Inspired by Jules Verne, Béhar envisioned that the station would consist of two large disks, one atop the other, connected by a spiral ramp. The edges of the disks would be lined with pods where bedrooms, bathrooms, and laboratories could be added.

At the center would be a social space above what Jacques Cousteau called a “liquid door” also known as a moon pool—a pressurized chamber where resident aquanauts could more rapidly set out for a dive.

The outside would be covered with artificial reef material to encourage habitation by neighborly sea-dwellers, and Fabien imagines a full-scale video production facility so that he, like his grandfather, can educate the world about the oceans’ depths in real time; offering an unparalleled opportunity to educational institutions world-wide.

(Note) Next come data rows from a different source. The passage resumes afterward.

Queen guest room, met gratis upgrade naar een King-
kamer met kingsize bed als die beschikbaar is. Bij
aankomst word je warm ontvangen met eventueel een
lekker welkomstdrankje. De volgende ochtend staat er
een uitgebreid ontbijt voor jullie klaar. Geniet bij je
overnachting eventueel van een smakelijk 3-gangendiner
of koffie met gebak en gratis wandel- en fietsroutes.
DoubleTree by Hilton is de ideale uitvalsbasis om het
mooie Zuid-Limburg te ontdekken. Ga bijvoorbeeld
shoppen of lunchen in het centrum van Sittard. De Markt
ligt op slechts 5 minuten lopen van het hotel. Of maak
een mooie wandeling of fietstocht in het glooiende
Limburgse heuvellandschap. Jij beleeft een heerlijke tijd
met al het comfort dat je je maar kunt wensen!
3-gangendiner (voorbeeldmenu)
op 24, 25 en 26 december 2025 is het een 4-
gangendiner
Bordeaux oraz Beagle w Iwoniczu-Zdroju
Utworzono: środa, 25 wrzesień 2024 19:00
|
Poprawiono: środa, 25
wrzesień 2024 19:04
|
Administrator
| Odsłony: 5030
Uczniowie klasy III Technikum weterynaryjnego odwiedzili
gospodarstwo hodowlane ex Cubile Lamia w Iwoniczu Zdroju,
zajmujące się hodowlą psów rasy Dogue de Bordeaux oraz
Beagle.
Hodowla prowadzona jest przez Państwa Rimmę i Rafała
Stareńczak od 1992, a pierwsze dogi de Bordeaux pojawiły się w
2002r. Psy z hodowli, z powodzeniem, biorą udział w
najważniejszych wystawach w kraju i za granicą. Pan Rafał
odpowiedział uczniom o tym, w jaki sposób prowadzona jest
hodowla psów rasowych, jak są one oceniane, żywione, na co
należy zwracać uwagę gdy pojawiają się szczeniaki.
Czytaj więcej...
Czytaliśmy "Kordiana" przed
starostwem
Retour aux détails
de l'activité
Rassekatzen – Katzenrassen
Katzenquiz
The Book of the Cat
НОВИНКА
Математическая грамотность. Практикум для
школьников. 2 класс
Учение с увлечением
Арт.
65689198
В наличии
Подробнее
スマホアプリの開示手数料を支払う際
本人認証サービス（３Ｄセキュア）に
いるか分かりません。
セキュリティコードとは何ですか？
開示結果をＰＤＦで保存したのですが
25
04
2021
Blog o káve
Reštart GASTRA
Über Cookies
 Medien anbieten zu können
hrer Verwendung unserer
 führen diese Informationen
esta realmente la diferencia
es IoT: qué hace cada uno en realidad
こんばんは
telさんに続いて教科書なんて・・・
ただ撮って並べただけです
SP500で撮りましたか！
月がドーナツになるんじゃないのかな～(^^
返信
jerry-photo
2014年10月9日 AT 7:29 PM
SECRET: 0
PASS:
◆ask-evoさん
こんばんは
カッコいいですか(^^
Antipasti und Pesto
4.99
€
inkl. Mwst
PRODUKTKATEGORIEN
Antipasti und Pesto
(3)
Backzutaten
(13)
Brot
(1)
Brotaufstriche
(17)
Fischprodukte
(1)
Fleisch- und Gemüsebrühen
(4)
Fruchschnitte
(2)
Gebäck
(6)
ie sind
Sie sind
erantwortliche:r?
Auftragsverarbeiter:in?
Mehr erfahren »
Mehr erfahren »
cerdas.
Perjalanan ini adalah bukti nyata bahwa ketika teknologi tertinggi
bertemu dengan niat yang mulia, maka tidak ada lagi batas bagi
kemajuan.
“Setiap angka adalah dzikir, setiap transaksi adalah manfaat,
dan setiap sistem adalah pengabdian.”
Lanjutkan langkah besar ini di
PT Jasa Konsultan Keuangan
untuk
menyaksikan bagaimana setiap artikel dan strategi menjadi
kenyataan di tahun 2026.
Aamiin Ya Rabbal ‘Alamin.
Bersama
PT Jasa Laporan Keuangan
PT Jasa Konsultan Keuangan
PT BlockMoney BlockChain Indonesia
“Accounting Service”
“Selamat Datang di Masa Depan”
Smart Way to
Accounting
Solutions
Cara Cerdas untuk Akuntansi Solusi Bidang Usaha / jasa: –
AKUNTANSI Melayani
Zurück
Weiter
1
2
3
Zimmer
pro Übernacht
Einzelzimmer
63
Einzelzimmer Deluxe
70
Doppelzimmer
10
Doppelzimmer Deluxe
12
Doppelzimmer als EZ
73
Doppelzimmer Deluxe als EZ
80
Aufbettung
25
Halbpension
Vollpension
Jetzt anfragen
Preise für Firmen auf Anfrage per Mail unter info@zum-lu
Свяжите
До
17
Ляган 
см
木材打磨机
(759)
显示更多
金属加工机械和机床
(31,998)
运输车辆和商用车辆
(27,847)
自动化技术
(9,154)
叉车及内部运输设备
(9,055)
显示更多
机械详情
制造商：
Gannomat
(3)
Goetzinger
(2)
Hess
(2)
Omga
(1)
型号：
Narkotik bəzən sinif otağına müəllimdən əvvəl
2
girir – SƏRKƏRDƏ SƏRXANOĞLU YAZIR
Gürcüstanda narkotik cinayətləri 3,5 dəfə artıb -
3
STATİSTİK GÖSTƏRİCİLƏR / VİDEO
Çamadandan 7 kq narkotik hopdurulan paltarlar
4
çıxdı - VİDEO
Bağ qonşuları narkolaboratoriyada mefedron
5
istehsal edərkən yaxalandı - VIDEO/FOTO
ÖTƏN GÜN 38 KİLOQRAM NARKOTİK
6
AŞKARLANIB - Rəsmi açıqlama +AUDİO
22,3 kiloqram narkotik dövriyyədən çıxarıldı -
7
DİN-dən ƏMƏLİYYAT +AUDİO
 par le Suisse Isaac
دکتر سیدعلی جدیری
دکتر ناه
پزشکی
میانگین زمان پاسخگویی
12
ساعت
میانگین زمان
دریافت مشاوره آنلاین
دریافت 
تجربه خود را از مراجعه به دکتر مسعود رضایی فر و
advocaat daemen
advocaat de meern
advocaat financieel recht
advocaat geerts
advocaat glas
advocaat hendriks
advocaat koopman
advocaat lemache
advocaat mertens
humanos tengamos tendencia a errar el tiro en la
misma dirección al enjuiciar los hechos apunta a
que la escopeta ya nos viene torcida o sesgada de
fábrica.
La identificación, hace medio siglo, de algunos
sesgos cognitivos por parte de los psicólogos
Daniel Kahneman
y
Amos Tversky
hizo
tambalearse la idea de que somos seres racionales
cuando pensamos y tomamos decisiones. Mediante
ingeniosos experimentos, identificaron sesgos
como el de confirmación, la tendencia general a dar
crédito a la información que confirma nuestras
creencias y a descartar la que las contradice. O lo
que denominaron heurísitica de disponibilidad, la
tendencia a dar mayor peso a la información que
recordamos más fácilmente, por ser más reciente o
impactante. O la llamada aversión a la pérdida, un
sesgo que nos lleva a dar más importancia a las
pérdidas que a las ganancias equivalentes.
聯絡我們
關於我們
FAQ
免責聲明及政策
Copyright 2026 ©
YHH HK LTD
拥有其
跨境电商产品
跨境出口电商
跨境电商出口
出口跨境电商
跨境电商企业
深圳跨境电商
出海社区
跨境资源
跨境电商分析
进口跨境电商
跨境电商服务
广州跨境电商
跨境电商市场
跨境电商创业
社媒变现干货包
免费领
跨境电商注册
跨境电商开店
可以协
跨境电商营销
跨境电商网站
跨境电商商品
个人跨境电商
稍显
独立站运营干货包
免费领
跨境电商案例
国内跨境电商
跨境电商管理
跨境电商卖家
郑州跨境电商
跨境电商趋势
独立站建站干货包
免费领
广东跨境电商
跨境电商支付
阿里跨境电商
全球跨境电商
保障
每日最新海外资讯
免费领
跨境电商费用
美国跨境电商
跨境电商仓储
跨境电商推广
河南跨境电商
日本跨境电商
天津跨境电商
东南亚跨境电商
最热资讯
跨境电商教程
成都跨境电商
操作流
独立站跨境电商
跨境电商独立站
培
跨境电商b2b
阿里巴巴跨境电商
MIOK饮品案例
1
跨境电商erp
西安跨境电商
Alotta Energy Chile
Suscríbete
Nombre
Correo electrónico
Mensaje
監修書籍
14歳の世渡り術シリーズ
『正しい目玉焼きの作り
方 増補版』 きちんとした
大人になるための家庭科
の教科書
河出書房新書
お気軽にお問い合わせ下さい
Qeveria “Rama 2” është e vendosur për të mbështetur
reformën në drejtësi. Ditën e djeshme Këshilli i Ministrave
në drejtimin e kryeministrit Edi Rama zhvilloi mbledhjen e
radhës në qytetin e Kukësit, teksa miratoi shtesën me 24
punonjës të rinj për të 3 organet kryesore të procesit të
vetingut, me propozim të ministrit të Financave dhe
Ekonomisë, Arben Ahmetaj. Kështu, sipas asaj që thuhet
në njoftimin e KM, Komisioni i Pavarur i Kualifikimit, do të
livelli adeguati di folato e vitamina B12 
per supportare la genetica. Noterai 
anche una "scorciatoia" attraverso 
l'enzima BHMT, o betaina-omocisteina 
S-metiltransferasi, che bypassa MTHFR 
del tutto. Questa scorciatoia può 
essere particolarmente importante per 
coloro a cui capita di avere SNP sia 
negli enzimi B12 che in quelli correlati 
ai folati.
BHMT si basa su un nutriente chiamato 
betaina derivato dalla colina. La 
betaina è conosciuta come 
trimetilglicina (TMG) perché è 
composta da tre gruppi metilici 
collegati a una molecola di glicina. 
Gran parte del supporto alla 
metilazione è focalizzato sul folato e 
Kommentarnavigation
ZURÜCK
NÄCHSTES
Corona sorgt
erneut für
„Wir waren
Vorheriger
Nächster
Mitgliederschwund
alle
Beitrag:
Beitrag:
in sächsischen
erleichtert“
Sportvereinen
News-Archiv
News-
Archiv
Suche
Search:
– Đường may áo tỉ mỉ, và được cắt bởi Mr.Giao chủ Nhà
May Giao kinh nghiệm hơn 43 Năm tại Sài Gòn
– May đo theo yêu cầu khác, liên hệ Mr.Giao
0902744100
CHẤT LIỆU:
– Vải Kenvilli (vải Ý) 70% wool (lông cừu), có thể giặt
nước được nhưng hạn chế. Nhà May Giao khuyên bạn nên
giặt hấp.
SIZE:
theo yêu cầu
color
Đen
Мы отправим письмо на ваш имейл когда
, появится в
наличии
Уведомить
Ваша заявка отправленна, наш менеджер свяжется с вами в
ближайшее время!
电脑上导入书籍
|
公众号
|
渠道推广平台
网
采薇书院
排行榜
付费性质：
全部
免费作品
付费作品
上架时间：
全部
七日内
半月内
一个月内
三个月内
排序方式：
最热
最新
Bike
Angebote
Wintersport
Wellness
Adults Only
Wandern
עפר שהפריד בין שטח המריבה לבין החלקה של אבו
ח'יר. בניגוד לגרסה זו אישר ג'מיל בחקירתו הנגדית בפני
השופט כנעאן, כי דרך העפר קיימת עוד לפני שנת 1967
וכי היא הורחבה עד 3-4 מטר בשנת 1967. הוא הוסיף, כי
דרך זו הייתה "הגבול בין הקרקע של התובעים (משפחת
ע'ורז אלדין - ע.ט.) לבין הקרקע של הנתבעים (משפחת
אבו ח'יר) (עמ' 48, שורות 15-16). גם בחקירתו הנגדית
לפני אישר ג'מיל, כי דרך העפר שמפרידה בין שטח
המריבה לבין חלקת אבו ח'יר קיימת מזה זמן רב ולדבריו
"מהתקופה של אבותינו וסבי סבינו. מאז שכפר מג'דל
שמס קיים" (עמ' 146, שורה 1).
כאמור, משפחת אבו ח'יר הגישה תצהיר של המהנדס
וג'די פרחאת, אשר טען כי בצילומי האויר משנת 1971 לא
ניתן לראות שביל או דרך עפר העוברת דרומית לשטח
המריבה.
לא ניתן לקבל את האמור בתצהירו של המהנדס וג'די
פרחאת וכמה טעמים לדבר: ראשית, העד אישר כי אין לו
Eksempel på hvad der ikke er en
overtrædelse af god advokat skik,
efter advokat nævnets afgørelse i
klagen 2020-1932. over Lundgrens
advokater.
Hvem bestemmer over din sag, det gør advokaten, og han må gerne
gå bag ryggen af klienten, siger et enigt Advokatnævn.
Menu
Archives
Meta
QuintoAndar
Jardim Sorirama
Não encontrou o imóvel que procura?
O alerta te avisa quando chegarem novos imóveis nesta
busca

Understanding another world

According to some estimates, only 80% of the ocean’s territory has been mapped. Furthermore, the 20% that is recorded is often so unspecific as to miss the spires of undersea volcanoes, or airplane wreckage.

With Proteus, Fabien would be able to map a certain radius of the surrounding area to a resolution of a quarter inch, allowing scientists working there to study the changes in a rich marine environment in extreme granularity.

According to scientists speaking with Smithsonian Magazine about Proteus, one of the problems aquanauts and oceanographers have had to face over the histories of their professions is that the ocean often changes faster than they can make record of it.

“Studying the historical responses of ecosystems like coral reefs to past changes in climate provides a useful guide,” says Brian Helmuth, a professor of marine and environmental sciences and public policy at Northeastern University, to Smithsonian.

“It [Proteus] would allow scientists to study the undersea environment by becoming a part of it, rather than working as casual interlopers.”

More: First U.S. Woman to Walk in Space Just Traveled to the Ocean’s Deepest Depth

Finally, as humanity begins working towards a new relationship with the planet, one of total command, yet total respect, undersea laboratories can help discover new species, understand how climate change affects the ocean, and allow for testing of green power, aquaculture, creating a picture of how humans might create, what Jacques Rougerie, a French underwater architect described as a ”blue society.”